EXERCISE GOAL >> Pick out each line below that contains the word "lens" and copy those lines.

SUPPLIED INFORMATION >>
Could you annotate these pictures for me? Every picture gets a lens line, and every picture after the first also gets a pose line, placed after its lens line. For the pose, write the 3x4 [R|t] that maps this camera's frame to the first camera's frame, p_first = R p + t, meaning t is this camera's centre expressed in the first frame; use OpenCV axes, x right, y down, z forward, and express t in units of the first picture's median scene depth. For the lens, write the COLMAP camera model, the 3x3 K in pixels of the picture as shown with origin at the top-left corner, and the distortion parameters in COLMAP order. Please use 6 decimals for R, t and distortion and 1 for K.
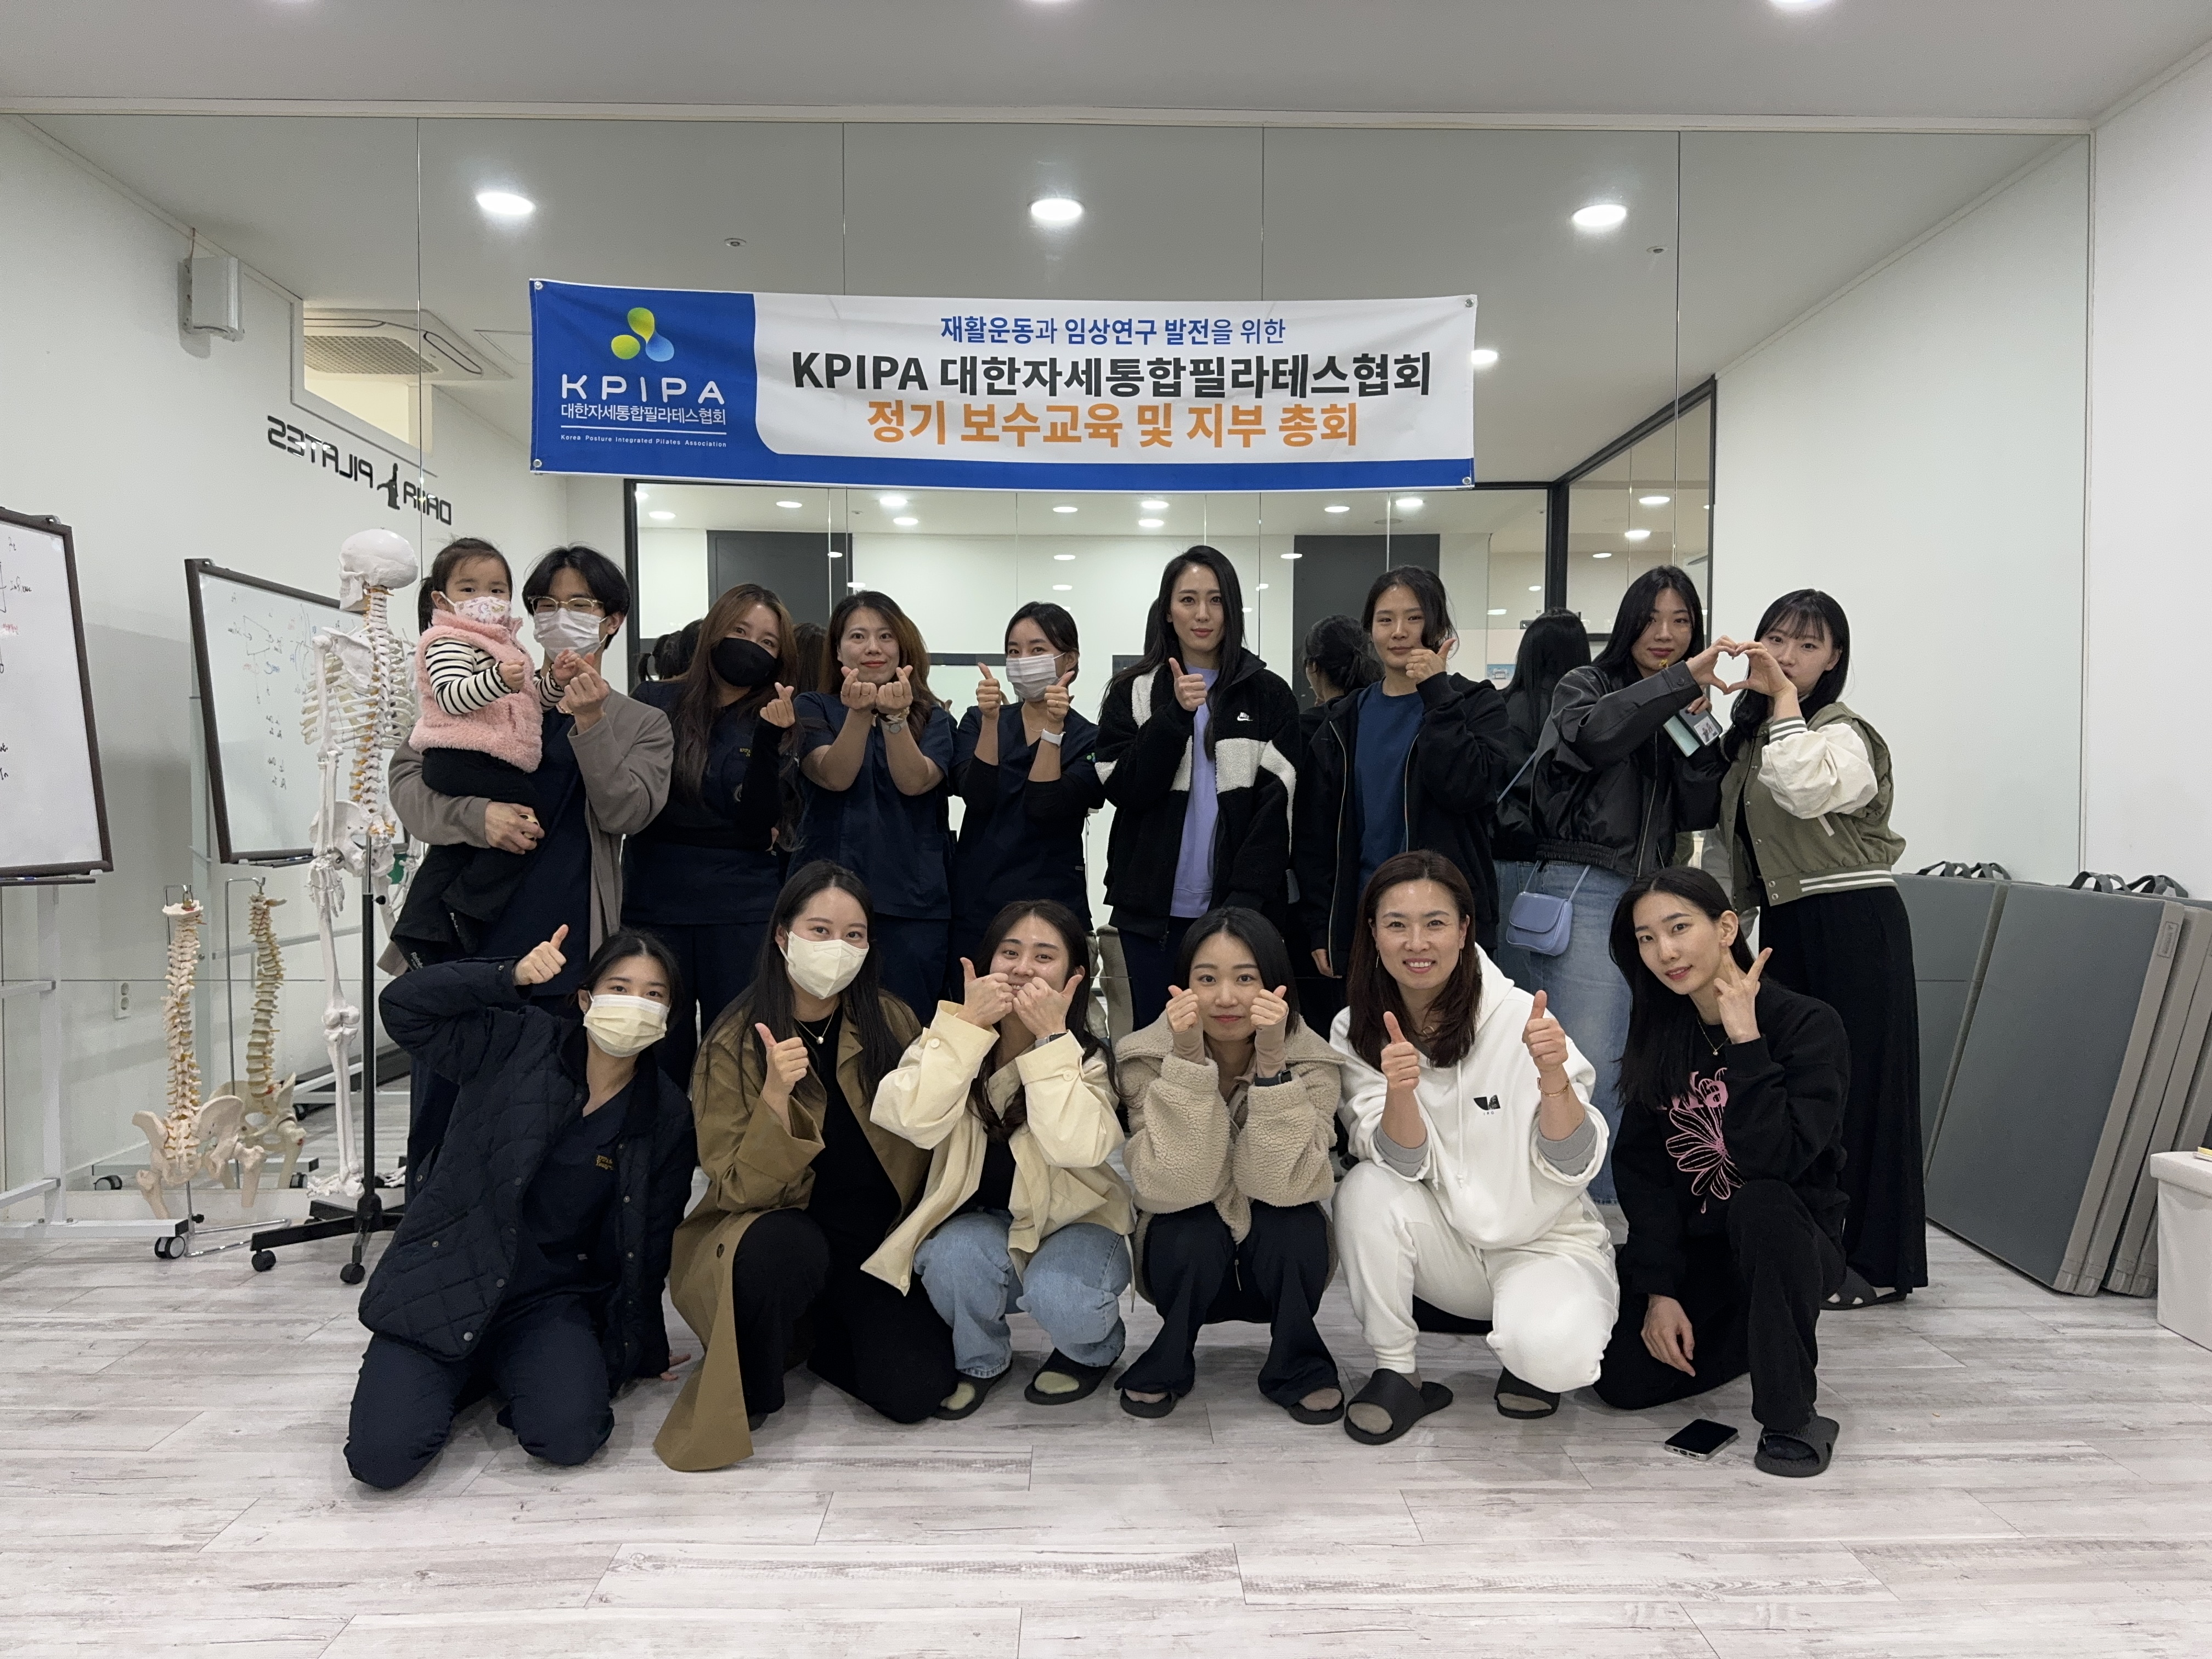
lens RADIAL K [[1547.3, 0, 1110.5], [0, 1547.3, 843.3], [0, 0, 1]] dist [-0.001308, -0.009015]
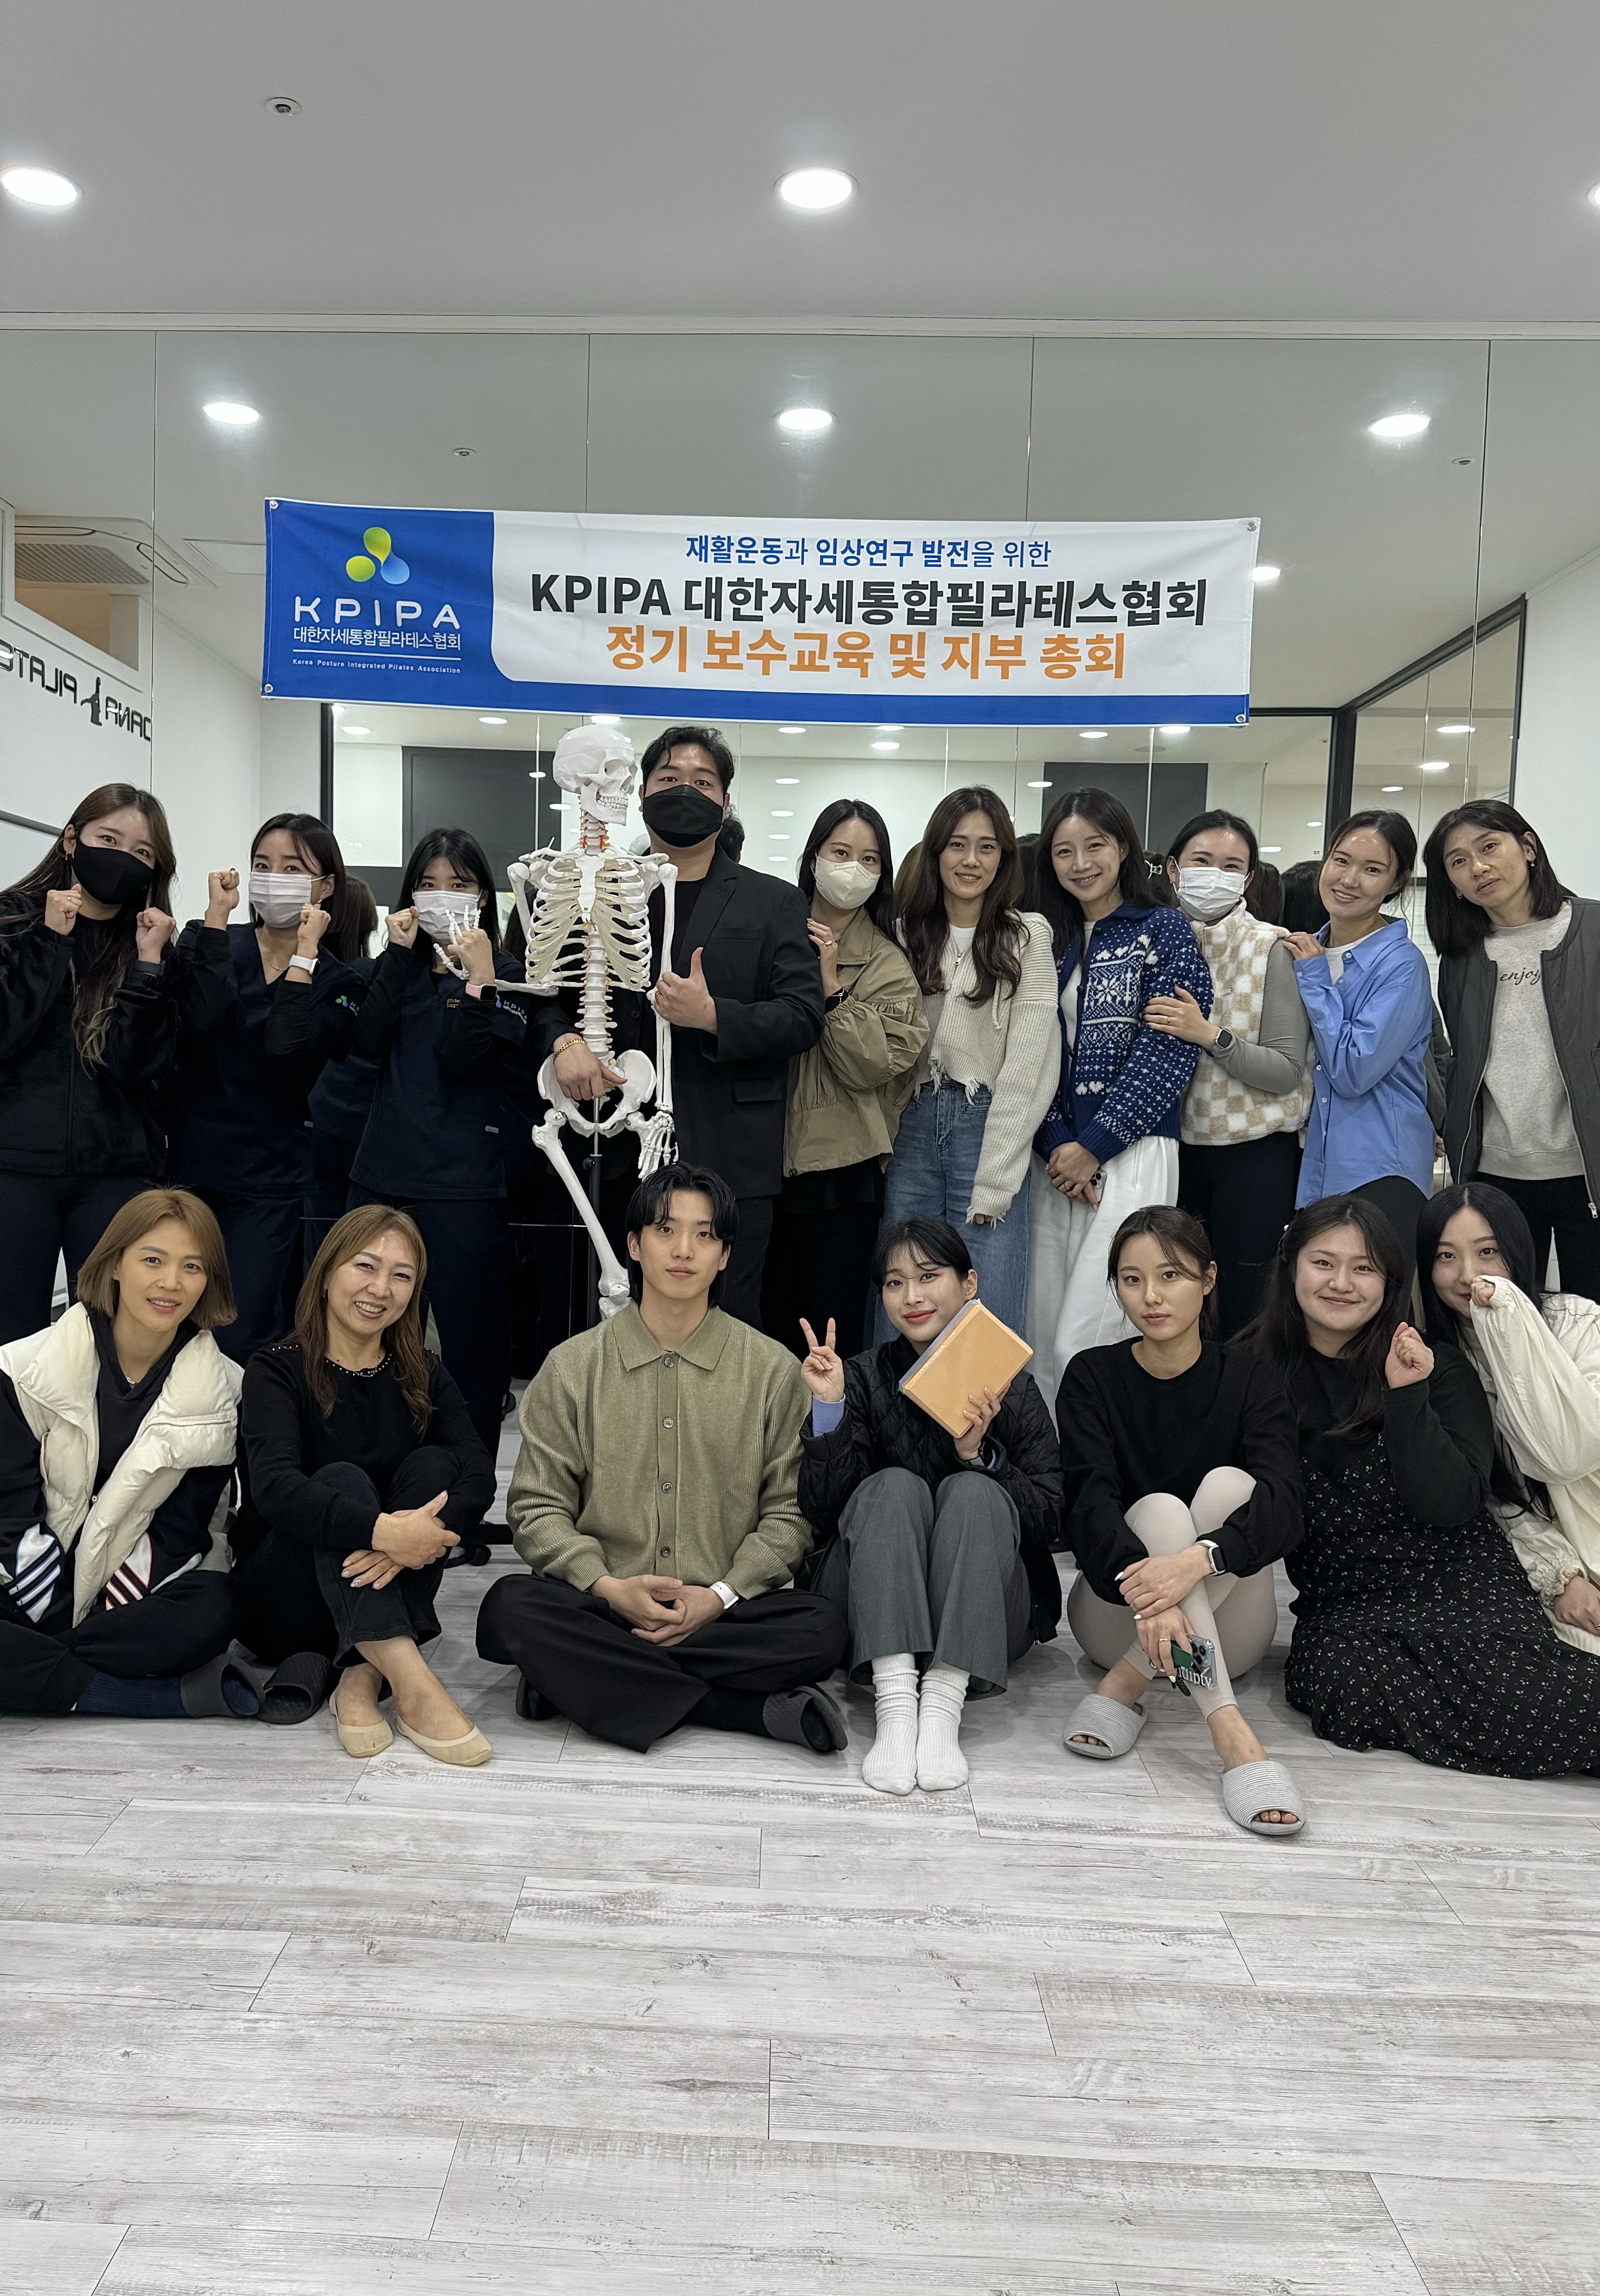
lens RADIAL K [[1744.8, 0, 683.8], [0, 1744.8, 1146.0], [0, 0, 1]] dist [-0.001040, -0.011325]
pose [[0.996804, 0.029390, -0.074282, -0.030927], [-0.027267, 0.999195, 0.029431, 0.005516], [0.075087, -0.027311, 0.996803, -0.133035]]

RESPONSE AREA >>
Could you annotate these pictures for me? Every picture gets a lens line, and every picture after the first also gets a pose line, placed after its lens line. For the pose, write the 3x4 [R|t] that maps this camera's frame to the first camera's frame, p_first = R p + t, meaning t is this camera's centre expressed in the first frame; use OpenCV axes, x right, y down, z forward, and express t in units of the first picture's median scene depth. For the lens, write the COLMAP camera model, the 3x3 K in pixels of the picture as shown with origin at the top-left corner, and the distortion parameters in COLMAP order. Please use 6 decimals for R, t and distortion and 1 for K.
lens RADIAL K [[1547.3, 0, 1110.5], [0, 1547.3, 843.3], [0, 0, 1]] dist [-0.001308, -0.009015]
lens RADIAL K [[1744.8, 0, 683.8], [0, 1744.8, 1146.0], [0, 0, 1]] dist [-0.001040, -0.011325]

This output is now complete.